The combined marathon, half-marathon, 10km and magic mile is defying the financial recession, says Anderson. "Simple and cost-effective activities such as running and walking are enjoying unprecedented growth, so good events haven't been affected by the recession."
In the feature full marathon, five-time winner Grant McLean returns looking for a sixth title. But he faces Christchurch's Dave Ridley and Rick Godfrey, and another former winner in Wellington's Daniel Clendon.
The 44-year-old McLean still holds the course record at 2hr 31min 38sec, but Ridley and Godfrey are both looking for sub-2hr 30min performances so the race could produce a new course record.
The women's full marathon record is also likely to go with Auckland's Lesley Turner-Hall and Australian Sara Burgess having best times - several minutes faster than the race record of 3hr 57sec set by Wellington's Lotty Turnidge in 2009.

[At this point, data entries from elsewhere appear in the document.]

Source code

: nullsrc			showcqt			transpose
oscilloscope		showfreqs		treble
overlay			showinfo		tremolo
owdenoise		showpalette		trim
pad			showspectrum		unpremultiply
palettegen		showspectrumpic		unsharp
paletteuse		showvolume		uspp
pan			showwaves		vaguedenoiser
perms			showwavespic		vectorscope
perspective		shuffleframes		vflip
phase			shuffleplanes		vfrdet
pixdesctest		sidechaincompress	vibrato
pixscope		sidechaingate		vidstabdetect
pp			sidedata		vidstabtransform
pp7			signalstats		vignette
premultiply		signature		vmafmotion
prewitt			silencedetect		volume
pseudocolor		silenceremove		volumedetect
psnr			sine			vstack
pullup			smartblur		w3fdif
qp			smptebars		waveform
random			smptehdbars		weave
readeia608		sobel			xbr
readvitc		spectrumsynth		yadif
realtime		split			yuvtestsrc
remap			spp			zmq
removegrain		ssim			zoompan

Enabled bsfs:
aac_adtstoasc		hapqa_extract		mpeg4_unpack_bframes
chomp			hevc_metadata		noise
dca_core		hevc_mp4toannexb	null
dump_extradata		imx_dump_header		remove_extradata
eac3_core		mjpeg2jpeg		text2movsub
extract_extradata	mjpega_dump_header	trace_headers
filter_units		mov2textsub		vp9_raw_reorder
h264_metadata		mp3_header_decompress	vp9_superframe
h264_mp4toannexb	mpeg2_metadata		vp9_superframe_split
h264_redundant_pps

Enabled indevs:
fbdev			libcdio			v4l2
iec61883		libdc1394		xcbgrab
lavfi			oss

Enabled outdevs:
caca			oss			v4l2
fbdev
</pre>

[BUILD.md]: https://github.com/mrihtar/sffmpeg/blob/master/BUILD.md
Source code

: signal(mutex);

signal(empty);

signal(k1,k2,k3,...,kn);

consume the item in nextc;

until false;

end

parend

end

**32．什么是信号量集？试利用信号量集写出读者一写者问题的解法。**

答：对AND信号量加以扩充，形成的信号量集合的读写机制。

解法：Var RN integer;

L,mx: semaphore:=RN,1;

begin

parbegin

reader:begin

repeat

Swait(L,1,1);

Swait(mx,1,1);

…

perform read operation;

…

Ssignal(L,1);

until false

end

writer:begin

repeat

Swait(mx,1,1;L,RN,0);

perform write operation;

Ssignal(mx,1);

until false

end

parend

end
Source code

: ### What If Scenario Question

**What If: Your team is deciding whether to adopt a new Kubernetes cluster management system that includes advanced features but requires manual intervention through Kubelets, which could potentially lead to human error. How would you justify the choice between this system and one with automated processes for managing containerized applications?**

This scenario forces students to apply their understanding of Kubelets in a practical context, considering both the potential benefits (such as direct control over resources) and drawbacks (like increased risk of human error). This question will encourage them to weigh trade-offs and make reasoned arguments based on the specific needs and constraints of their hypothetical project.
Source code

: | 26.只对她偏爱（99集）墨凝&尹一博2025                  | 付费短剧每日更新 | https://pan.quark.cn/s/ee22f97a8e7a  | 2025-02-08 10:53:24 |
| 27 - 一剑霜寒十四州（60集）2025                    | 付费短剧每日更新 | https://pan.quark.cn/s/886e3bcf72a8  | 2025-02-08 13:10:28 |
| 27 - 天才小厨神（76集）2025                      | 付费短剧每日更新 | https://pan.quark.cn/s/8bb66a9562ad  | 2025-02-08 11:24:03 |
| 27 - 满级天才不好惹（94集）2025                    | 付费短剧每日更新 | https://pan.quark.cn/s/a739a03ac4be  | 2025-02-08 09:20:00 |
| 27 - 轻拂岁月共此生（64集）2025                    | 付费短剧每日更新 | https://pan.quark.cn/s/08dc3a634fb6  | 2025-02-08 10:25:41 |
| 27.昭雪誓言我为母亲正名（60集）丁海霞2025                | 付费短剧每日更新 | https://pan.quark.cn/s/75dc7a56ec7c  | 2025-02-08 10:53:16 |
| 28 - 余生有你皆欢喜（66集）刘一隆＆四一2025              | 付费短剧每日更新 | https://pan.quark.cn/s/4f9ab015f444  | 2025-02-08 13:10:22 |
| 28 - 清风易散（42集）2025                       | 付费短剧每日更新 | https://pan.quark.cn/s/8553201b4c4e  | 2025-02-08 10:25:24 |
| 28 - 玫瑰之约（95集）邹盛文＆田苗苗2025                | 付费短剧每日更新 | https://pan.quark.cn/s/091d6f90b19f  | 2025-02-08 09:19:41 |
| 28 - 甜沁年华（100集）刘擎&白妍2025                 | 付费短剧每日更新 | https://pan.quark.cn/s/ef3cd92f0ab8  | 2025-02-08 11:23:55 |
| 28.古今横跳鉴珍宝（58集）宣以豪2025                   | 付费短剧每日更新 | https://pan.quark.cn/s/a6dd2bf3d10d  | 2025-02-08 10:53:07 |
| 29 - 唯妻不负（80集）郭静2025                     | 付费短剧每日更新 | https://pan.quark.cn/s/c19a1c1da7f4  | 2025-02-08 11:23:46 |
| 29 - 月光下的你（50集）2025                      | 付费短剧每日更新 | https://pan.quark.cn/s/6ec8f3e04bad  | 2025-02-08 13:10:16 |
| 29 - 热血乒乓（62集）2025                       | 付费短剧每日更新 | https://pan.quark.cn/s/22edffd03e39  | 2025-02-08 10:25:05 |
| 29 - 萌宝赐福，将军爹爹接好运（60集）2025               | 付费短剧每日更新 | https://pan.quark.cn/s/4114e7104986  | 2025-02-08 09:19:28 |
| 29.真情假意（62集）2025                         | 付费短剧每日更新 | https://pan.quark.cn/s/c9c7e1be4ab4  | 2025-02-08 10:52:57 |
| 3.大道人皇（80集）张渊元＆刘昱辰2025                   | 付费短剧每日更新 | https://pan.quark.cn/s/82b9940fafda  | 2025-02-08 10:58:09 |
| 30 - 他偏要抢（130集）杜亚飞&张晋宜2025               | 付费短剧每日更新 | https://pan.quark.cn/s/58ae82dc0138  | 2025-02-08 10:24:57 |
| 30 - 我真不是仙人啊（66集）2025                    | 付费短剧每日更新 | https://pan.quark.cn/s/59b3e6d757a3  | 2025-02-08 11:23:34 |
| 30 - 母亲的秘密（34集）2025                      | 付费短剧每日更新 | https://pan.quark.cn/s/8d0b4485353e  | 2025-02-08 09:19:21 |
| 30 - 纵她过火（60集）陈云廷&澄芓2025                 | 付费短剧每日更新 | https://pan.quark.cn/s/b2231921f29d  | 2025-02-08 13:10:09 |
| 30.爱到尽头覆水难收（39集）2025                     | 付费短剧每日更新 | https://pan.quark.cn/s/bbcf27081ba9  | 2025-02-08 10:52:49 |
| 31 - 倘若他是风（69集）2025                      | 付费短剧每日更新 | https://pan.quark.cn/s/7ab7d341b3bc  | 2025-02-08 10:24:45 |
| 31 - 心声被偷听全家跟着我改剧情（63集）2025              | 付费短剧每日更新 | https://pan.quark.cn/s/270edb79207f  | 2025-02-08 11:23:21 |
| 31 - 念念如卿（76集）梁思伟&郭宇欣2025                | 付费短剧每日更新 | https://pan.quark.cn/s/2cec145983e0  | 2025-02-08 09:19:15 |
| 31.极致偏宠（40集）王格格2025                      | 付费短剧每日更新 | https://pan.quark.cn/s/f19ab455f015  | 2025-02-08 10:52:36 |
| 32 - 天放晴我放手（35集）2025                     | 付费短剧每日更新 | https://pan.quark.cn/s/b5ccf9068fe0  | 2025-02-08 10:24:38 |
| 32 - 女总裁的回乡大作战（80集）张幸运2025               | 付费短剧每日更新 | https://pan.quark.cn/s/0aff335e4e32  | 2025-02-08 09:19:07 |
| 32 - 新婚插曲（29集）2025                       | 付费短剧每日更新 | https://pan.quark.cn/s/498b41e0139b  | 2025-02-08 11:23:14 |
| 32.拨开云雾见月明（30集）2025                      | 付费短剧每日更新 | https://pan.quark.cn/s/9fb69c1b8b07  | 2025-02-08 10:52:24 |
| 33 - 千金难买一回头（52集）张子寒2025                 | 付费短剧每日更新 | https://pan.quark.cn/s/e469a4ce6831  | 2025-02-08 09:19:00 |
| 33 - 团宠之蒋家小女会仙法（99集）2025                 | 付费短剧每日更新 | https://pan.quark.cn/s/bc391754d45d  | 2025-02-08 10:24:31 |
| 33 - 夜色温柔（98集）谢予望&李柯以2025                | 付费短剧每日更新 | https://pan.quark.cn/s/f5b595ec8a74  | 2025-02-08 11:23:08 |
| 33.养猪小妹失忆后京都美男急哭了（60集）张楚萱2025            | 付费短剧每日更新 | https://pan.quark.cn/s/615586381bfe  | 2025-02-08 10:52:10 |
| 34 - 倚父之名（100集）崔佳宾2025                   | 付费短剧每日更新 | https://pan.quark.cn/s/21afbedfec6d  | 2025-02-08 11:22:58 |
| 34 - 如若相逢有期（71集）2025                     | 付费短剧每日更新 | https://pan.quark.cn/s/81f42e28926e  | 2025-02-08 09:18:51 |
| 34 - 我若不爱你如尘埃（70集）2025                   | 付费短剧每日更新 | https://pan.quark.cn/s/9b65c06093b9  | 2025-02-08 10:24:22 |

The half-marathon record is almost certain to be broken, with Kenyan Kip Kemei entered.
But if he fails to handle the Wellington winter weather, top locals Tim Hodge and James Richardson will be waiting in the wings.
Among the women, Dunedin-based Canadian Anne-Marie Madden is clear favourite and will be chasing the race record of 1hr 17min 49sec set by Nelson-based American Belinda Wimmer in 2008.
But the person mostly likely to shine is Christchurch's Kerry Faas. He was favourite for the half-marathon last year but was in a bad car accident the week before the race. In his comeback, he hopes to clock 1hr 25min to put him in the top 10 veterans.